> _Work order A_
In the passage below about IVF and breast cancer risk, how many women began IVF treatment between 1983 and 1995?
> _Work order B_
Carry on the passage about IVF and breast cancer risk, starting after its final sentence.

> _Document passage_
-- Opening Marker --

Researchers have found no association between IVF treatment and increased risk of breast cancer in a study that was deemed highly important because of the implications it could have on the future of the treatment.
Researchers in the Netherlands have shown in their paper findings of a study between 1980 and 1995 and 25 years of follow-up that the treatment doesn’t increase the risk of breast cancer. The study involved 19,158 women who started IVF treatment between 1983 and 1995 and 5,950 women starting other fertility treatments between 1980 and 1995. As per the information provided by researchers, the median age of study participants was 54 years for the IVF group and 55 years for the non-IVF group.
To find out the incidences of invasive and in situ breast cancers in women who underwent IVF treatments researchers resorted to data available from the Netherlands Cancer Registry from 1989 to 2013. Among 25,108 women, 839 cases of invasive breast cancer and 109 cases of in situ breast cancer occurred after a median follow-up of 21 years.

-- Closing Marker --

> _Data provided_
-- Opening Marker --

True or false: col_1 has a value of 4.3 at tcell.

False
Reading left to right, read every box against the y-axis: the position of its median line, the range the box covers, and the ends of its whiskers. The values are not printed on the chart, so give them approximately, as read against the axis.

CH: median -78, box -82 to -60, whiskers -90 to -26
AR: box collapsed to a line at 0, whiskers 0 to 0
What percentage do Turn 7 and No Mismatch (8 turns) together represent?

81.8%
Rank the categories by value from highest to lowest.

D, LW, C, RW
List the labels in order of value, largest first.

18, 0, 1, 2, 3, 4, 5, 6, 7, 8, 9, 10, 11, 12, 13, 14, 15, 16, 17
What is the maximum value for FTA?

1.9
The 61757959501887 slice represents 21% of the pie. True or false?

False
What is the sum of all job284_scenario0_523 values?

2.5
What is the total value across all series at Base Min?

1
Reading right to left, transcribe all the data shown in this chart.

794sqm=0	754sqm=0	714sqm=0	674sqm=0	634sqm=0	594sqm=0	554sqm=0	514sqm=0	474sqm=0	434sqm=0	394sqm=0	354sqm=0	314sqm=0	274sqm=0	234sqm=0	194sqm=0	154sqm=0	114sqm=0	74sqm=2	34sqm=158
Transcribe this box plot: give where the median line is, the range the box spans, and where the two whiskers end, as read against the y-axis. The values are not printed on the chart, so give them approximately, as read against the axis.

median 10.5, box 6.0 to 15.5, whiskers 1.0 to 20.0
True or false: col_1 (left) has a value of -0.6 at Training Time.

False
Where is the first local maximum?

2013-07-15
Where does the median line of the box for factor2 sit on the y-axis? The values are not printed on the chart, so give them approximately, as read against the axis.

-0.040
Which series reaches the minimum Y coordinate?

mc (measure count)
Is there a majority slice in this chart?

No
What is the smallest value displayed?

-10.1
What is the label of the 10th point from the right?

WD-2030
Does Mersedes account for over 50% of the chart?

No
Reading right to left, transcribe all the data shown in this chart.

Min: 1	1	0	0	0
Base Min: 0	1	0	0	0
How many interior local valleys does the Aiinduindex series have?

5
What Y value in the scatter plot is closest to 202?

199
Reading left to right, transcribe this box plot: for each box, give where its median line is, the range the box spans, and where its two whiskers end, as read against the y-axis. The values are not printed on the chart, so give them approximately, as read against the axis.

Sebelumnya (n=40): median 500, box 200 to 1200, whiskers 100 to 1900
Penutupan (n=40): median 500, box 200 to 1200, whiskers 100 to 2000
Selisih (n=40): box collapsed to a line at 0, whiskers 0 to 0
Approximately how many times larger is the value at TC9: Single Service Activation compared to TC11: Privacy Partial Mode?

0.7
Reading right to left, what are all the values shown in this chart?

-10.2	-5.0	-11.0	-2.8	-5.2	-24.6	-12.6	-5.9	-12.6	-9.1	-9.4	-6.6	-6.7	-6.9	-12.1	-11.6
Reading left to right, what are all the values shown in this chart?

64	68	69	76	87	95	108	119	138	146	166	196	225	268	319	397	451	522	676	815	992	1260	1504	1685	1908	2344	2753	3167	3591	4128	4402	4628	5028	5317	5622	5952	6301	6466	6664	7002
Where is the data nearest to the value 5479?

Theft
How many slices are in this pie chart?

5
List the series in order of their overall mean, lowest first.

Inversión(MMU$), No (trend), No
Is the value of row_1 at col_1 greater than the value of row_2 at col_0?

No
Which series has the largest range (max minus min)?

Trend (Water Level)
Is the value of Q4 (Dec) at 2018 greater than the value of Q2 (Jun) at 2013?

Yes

-- Closing Marker --

> _Response box A_
19,158 women

> _Response box B_
Researchers found that breast cancer risk in women who underwent IVF treatment was not significantly different from that in the general population and from the risk in the non-IVF group. The cumulative incidences of breast cancer at age 55 were 3 percent for the IVF group and 2.9 percent for the non-IVF group.
The risk did not differ by type of fertility drugs or subfertility diagnosis and was not increased at 20 or more years after IVF treatment. Women with 7 or more IVF cycles had a significantly decreased risk compared with women treated with 1 to 2 IVF cycles. Poor response to the first IVF cycle was also associated with decreased breast cancer risk.
“These findings are consistent with the absence of a significant increase in the long-term risk of breast cancer among women treated with these IVF regimens,” the authors write in their study.